Can someone help me on this?
While considering the following function definition:

``````void defaultParam(int u, int v = 5, double z = 3.2)
{
int a;
u = u + static_cast<int>(2 * v + z);
a = u + v * z;
cout << "a = " << a << endl;
}``````

What does the following output
a)

``defaultParam(6);``

b)

``defaultParam(3,4);``

c)

``defaultParam(3, 0, 2.8);``

I got a) 35 b)28.8 c) 24.96. Is that anywhere close?

Why don't you just run the code?

I'm not sure how to put it. I have gotten this far but am missing some stuff. I'm mostly concerned about the first one, once I do that I can do the other 2.

``````#include <iostream>
#include <iomanip>

using namespace std;

void defaultParam(int u, int v = 5, double z = 3.2);

int main()
{
defaultParam(6);
cout << defaultParam << endl;
system ("pause");

return 0;
}

void defaultParam(int u, int v = 5, double z = 3.2)
{
int a;
u = u + static_cast<int>(2 * v + z);
a = u + v * z;
cout << "a = " << a << endl;
}``````

Why not get a calculator and do the math on a piece of paper? It'll be substantially quicker than waiting for a forum reply.

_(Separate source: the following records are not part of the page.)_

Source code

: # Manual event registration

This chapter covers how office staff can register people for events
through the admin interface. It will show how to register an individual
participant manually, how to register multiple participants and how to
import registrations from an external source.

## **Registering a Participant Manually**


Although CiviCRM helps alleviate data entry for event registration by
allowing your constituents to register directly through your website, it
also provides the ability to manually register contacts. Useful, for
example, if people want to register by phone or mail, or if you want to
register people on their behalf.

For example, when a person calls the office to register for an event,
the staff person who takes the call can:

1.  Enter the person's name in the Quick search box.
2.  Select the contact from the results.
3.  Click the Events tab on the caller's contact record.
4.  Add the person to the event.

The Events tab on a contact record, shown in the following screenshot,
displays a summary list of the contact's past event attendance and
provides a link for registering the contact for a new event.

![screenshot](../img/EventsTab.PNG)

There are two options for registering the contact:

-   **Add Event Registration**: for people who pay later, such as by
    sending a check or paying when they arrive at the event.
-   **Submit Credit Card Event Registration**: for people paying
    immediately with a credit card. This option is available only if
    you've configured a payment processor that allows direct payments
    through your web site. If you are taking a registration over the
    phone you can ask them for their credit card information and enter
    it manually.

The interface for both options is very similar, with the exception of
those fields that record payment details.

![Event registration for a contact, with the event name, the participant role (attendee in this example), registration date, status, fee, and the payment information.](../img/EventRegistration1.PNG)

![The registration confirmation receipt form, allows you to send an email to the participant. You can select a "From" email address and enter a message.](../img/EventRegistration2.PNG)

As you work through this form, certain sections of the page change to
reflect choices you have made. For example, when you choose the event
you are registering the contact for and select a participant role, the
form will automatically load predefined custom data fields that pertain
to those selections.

>>I got a) 35 b)28.8 c) 24.96. Is that anywhere close?
Quickly doing it in my head, I believe situation "a" is correct.

How can you print an int variable and get a value that is not an integer?

see the function carefully.
void defaultParam(int u, int v = 5, double z = 3.2)
{
int a;
u = u + static_cast<int>(2 * v + z);
a = u + v * z;
cout << "a = " << a << endl;
}
Here you have called 2 integers and a double.
a) defaultParam(6): the function will get value for int u only ; v and z will work with the default values such as 5 and 3.2 respectively.
b) same to a
c) Here u,v and z will get 3,0,2.8.

If you want to print u as an iteger , the you have to type cast u.

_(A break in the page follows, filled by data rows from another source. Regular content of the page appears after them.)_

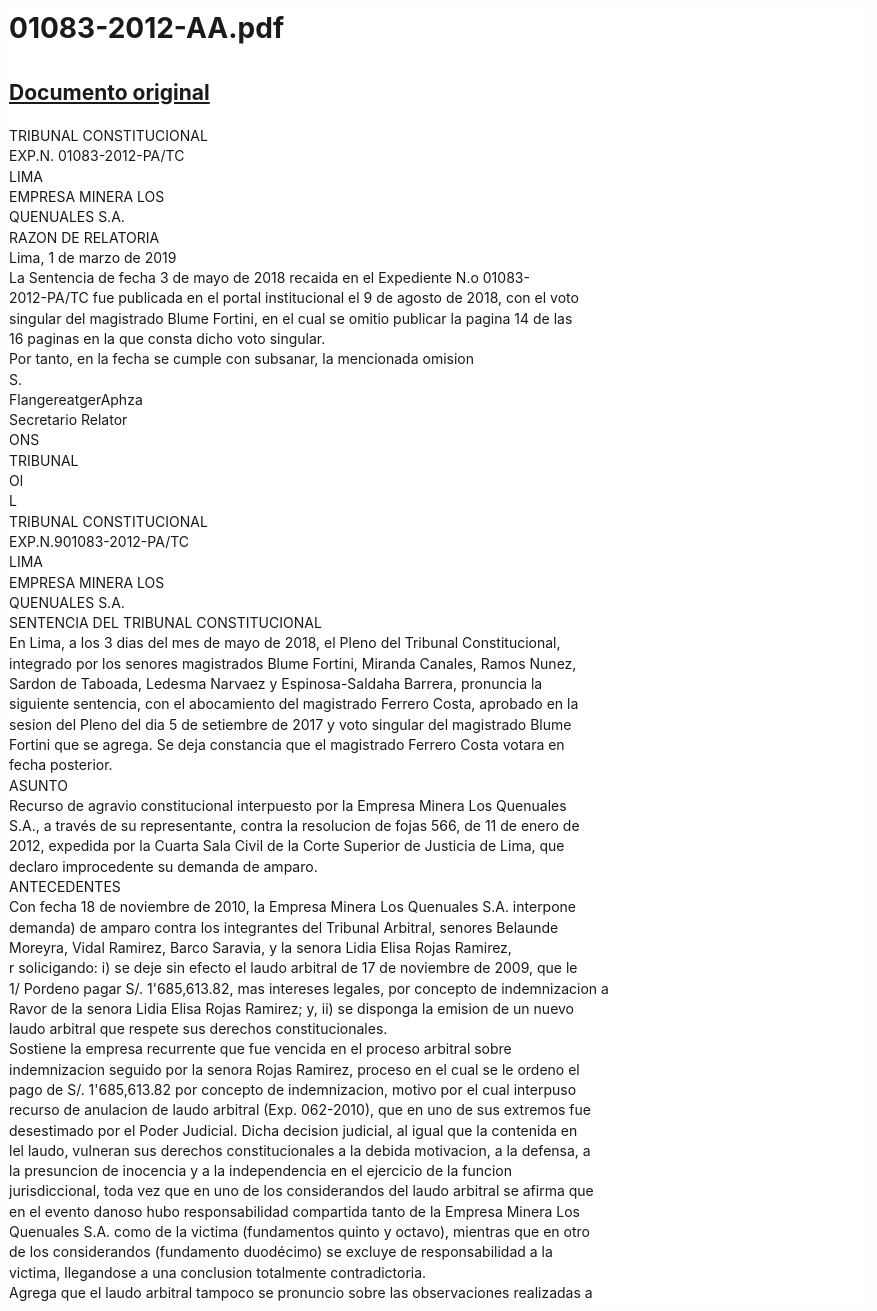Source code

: 
01083-2012-AA.pdf
=================
  
[Documento original](https://tc.gob.pe/jurisprudencia/2018/01083-2012-AA.pdf)  
---  
TRIBUNAL CONSTITUCIONAL  
EXP.N. 01083-2012-PA/TC  
LIMA  
EMPRESA MINERA LOS  
QUENUALES S.A.  
RAZON DE RELATORIA  
Lima, 1 de marzo de 2019  
La Sentencia de fecha 3 de mayo de 2018 recaida en el Expediente N.o 01083-  
2012-PA/TC fue publicada en el portal institucional el 9 de agosto de 2018, con el voto  
singular del magistrado Blume Fortini, en el cual se omitio publicar la pagina 14 de las  
16 paginas en la que consta dicho voto singular.  
Por tanto, en la fecha se cumple con subsanar, la mencionada omision  
S.  
FlangereatgerAphza  
Secretario Relator  
ONS  
TRIBUNAL  
Ol  
L  
TRIBUNAL CONSTITUCIONAL  
EXP.N.901083-2012-PA/TC  
LIMA  
EMPRESA MINERA LOS  
QUENUALES S.A.  
SENTENCIA DEL TRIBUNAL CONSTITUCIONAL  
En Lima, a los 3 dias del mes de mayo de 2018, el Pleno del Tribunal Constitucional,  
integrado por los senores magistrados Blume Fortini, Miranda Canales, Ramos Nunez,  
Sardon de Taboada, Ledesma Narvaez y Espinosa-Saldaha Barrera, pronuncia la  
siguiente sentencia, con el abocamiento del magistrado Ferrero Costa, aprobado en la  
sesion del Pleno del dia 5 de setiembre de 2017 y voto singular del magistrado Blume  
Fortini que se agrega. Se deja constancia que el magistrado Ferrero Costa votara en  
fecha posterior.  
ASUNTO  
Recurso de agravio constitucional interpuesto por la Empresa Minera Los Quenuales  
S.A., a través de su representante, contra la resolucion de fojas 566, de 11 de enero de  
2012, expedida por la Cuarta Sala Civil de la Corte Superior de Justicia de Lima, que  
declaro improcedente su demanda de amparo.  
ANTECEDENTES  
Con fecha 18 de noviembre de 2010, la Empresa Minera Los Quenuales S.A. interpone  
demanda) de amparo contra los integrantes del Tribunal Arbitral, senores Belaunde  
Moreyra, Vidal Ramirez, Barco Saravia, y la senora Lidia Elisa Rojas Ramirez,  
r solicigando: i) se deje sin efecto el laudo arbitral de 17 de noviembre de 2009, que le  
1/  Pordeno pagar S/. 1'685,613.82, mas intereses legales, por concepto de indemnizacion a  
Ravor de la senora Lidia Elisa Rojas Ramirez; y, ii) se disponga la emision de un nuevo  
laudo arbitral que respete sus derechos constitucionales.  
Sostiene la empresa recurrente que fue vencida en el proceso arbitral sobre  
indemnizacion seguido por la senora Rojas Ramirez, proceso en el cual se le ordeno el  
pago de S/. 1'685,613.82 por concepto de indemnizacion, motivo por el cual interpuso  
recurso de anulacion de laudo arbitral (Exp. 062-2010), que en uno de sus extremos fue  
desestimado por el Poder Judicial. Dicha decision judicial, al igual que la contenida en  
lel laudo, vulneran sus derechos constitucionales a la debida motivacion, a la defensa, a  
la presuncion de inocencia y a la independencia en el ejercicio de la funcion  
jurisdiccional, toda vez que en uno de los considerandos del laudo arbitral se afirma que  
en el evento danoso hubo responsabilidad compartida tanto de la Empresa Minera Los  
Quenuales S.A. como de la victima (fundamentos quinto y octavo), mientras que en otro  
de los considerandos (fundamento duodécimo) se excluye de responsabilidad a la  
victima, llegandose a una conclusion totalmente contradictoria.  
Agrega que el laudo arbitral tampoco se pronuncio sobre las observaciones realizadas a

My point is that this statement

``cout << "a = " << a << endl;``

prints the value of `a` , which is a variable of type int.

That means that it is impossible for this statement to print anything with a decimal point in it. So if you tell me that this statement will print 28.8, I know you're wrong, and I don't even have to look at the rest of the program.